勿体ぶるような内容でもないので先にトラブルの原因を明かしてしまいますが、今回上手くいかなかった原因は冗長化したサーバーのキャッシュクリア漏れでした。

まぁありがちな話だと思いますが、繰り返さないように、恥を忍んで共有します。

原因が分かった時は、ガックリと力が抜けました…orz

環境について

まず本番の稼働環境としては、

  • AWS上にLAMPで構築したウェブシステム
  • MVCモデルでシステム開発
  • ウェブサーバはEC2で冗長化(2台構成、指定フォルダを同期)
  • データベースはRDSを使用
  • セッション保持のためにElastic Cacheを使用
  • 一部ファイル、画像などの実ファイル置き場としてS3をマウント

と、比較的シンプルな構成のウェブシステム環境です。
· · · · · · ·
作業指示:
[a] 抜粋文によれば、今回うまくいかなかった原因は何だったか。
[b] 抜粋文のうち、「原因が分かった時は、ガックリと力が抜けました…orz」から「と、比較的シンプルな構成のウェブシステム環境です。」までをすべて、一字も変えずに書き写せ。

提供資料:
· · · · · · ·
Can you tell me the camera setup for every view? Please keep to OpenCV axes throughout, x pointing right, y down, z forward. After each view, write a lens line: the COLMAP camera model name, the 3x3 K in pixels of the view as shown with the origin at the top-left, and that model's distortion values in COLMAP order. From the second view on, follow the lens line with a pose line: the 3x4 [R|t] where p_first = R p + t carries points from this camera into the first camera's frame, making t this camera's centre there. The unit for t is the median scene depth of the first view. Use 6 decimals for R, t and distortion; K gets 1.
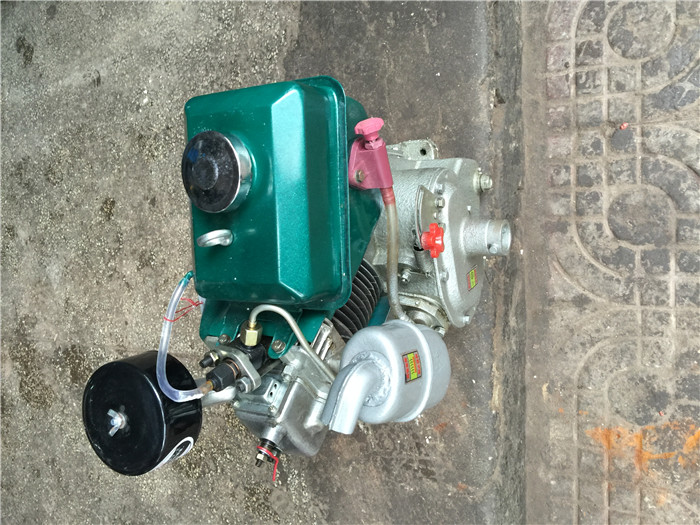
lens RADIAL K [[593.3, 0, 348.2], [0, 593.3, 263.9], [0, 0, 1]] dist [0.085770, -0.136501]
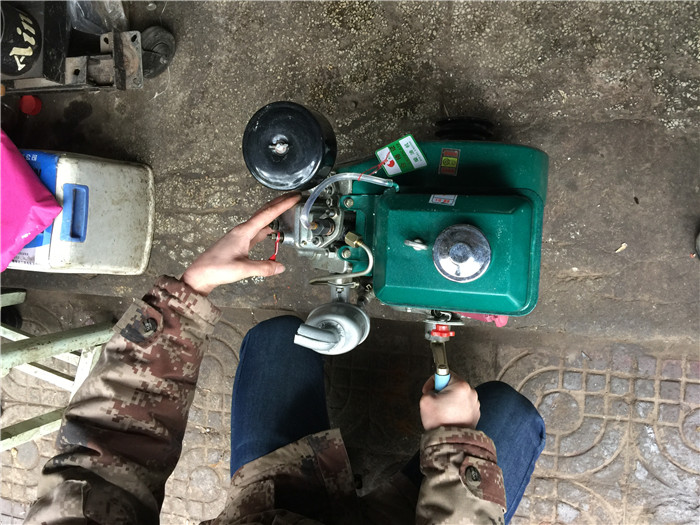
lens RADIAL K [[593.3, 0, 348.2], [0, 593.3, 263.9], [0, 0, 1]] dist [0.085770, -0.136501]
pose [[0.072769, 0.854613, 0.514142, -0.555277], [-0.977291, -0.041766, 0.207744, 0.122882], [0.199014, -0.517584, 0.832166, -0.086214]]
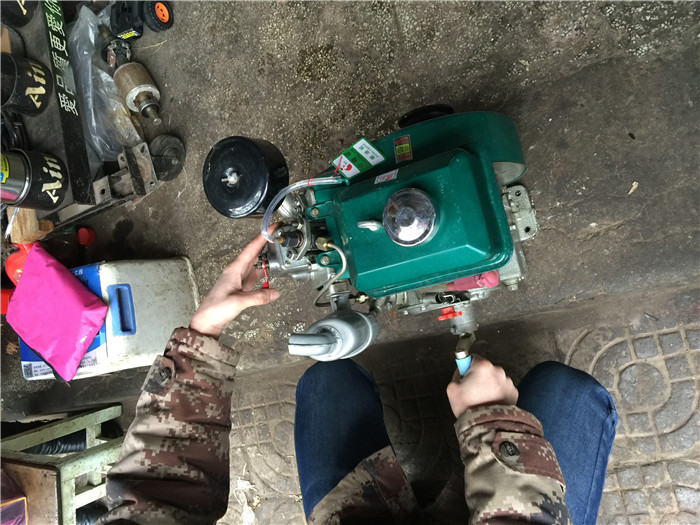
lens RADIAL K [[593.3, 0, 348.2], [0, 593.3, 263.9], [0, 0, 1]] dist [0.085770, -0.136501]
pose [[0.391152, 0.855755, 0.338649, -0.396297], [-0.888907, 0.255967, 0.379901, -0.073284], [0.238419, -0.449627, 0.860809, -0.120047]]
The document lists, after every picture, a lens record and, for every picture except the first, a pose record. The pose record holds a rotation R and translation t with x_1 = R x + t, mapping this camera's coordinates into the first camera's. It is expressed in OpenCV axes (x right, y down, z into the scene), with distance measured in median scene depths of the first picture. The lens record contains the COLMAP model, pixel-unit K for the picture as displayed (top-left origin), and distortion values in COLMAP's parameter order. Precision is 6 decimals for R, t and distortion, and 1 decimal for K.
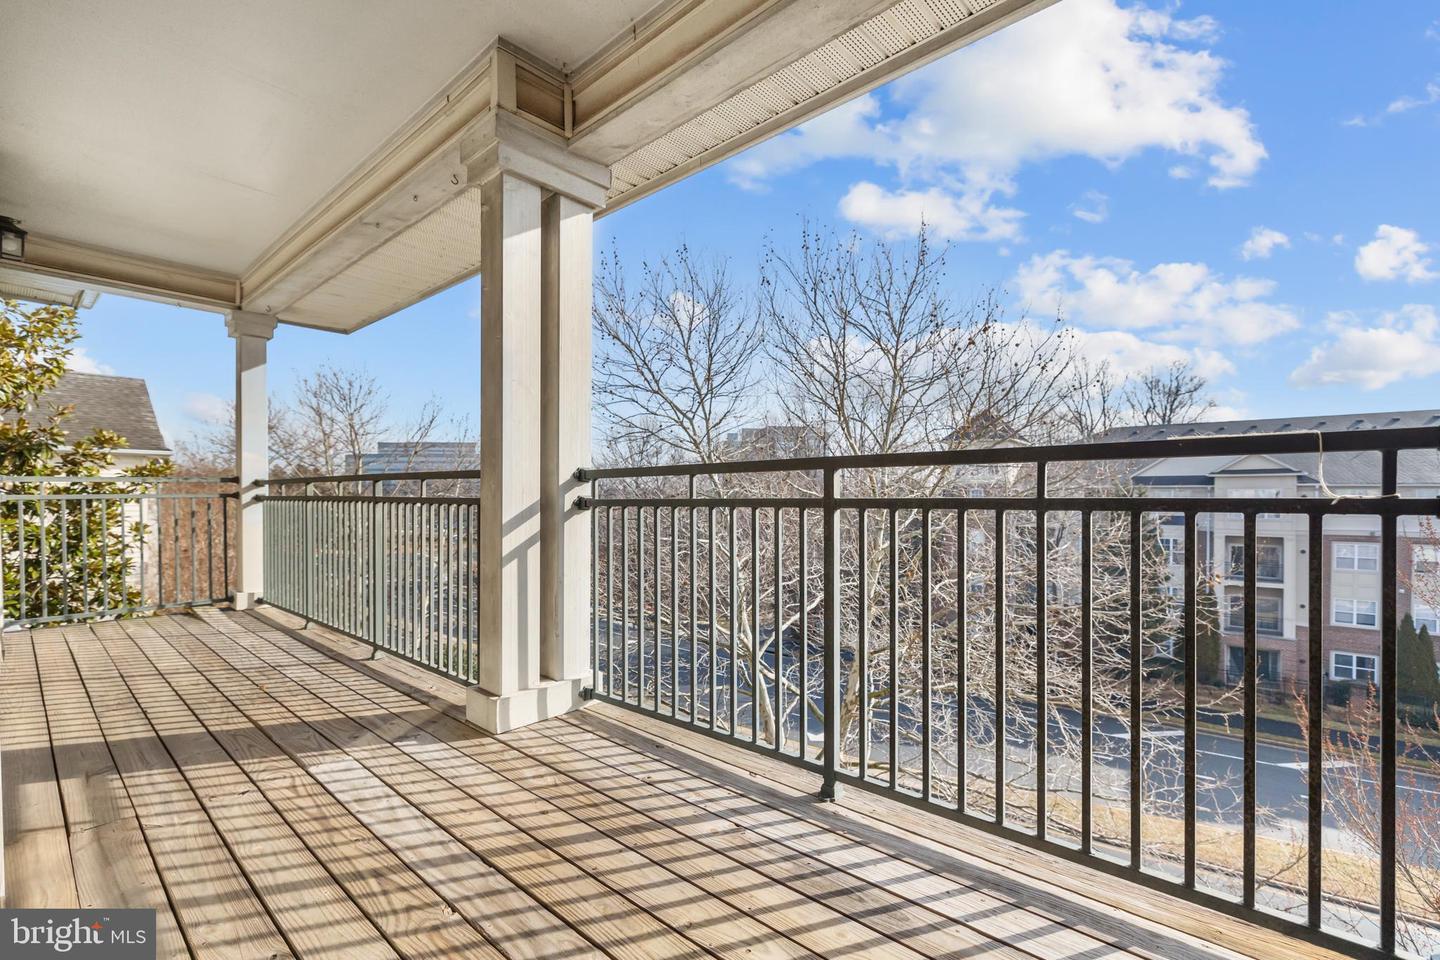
· · · · · · ·
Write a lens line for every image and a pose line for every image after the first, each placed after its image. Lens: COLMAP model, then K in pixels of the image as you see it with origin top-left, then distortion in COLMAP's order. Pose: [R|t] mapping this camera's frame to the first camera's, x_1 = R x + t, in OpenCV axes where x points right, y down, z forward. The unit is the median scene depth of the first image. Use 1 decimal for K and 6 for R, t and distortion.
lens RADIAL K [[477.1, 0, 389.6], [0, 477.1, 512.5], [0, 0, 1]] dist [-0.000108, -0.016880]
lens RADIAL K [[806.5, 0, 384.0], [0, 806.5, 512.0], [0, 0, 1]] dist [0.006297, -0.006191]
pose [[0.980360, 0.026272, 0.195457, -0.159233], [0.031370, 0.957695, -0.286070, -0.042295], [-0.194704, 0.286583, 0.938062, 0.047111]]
· · · · · · ·
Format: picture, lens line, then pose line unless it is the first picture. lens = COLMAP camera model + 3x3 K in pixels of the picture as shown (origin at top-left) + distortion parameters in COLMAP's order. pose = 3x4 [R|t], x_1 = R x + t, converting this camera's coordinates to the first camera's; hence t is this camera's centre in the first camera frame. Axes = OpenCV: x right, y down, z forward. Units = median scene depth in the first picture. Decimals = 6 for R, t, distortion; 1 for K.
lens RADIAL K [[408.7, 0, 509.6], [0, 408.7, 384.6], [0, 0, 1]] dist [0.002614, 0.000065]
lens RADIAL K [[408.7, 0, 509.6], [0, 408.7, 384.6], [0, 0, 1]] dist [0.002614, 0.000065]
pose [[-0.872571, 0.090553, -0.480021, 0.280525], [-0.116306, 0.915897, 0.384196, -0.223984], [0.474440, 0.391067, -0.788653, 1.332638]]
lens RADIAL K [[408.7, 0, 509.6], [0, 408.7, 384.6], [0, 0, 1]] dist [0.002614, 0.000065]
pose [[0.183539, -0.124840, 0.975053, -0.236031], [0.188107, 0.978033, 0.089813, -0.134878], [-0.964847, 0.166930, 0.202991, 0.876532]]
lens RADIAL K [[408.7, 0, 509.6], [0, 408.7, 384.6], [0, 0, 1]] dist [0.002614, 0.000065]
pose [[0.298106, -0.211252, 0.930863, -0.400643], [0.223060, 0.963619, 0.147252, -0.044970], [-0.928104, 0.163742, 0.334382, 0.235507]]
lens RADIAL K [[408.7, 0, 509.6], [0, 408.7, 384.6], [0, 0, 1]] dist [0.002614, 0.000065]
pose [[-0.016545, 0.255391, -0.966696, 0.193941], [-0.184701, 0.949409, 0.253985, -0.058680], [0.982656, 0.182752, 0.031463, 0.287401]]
· · · · · · ·
設問別解答:
[a] 原因は、冗長化したサーバーのキャッシュクリア漏れである。

[b]
原因が分かった時は、ガックリと力が抜けました…orz

環境について

まず本番の稼働環境としては、

  • AWS上にLAMPで構築したウェブシステム
  • MVCモデルでシステム開発
  • ウェブサーバはEC2で冗長化(2台構成、指定フォルダを同期)
  • データベースはRDSを使用
  • セッション保持のためにElastic Cacheを使用
  • 一部ファイル、画像などの実ファイル置き場としてS3をマウント

と、比較的シンプルな構成のウェブシステム環境です。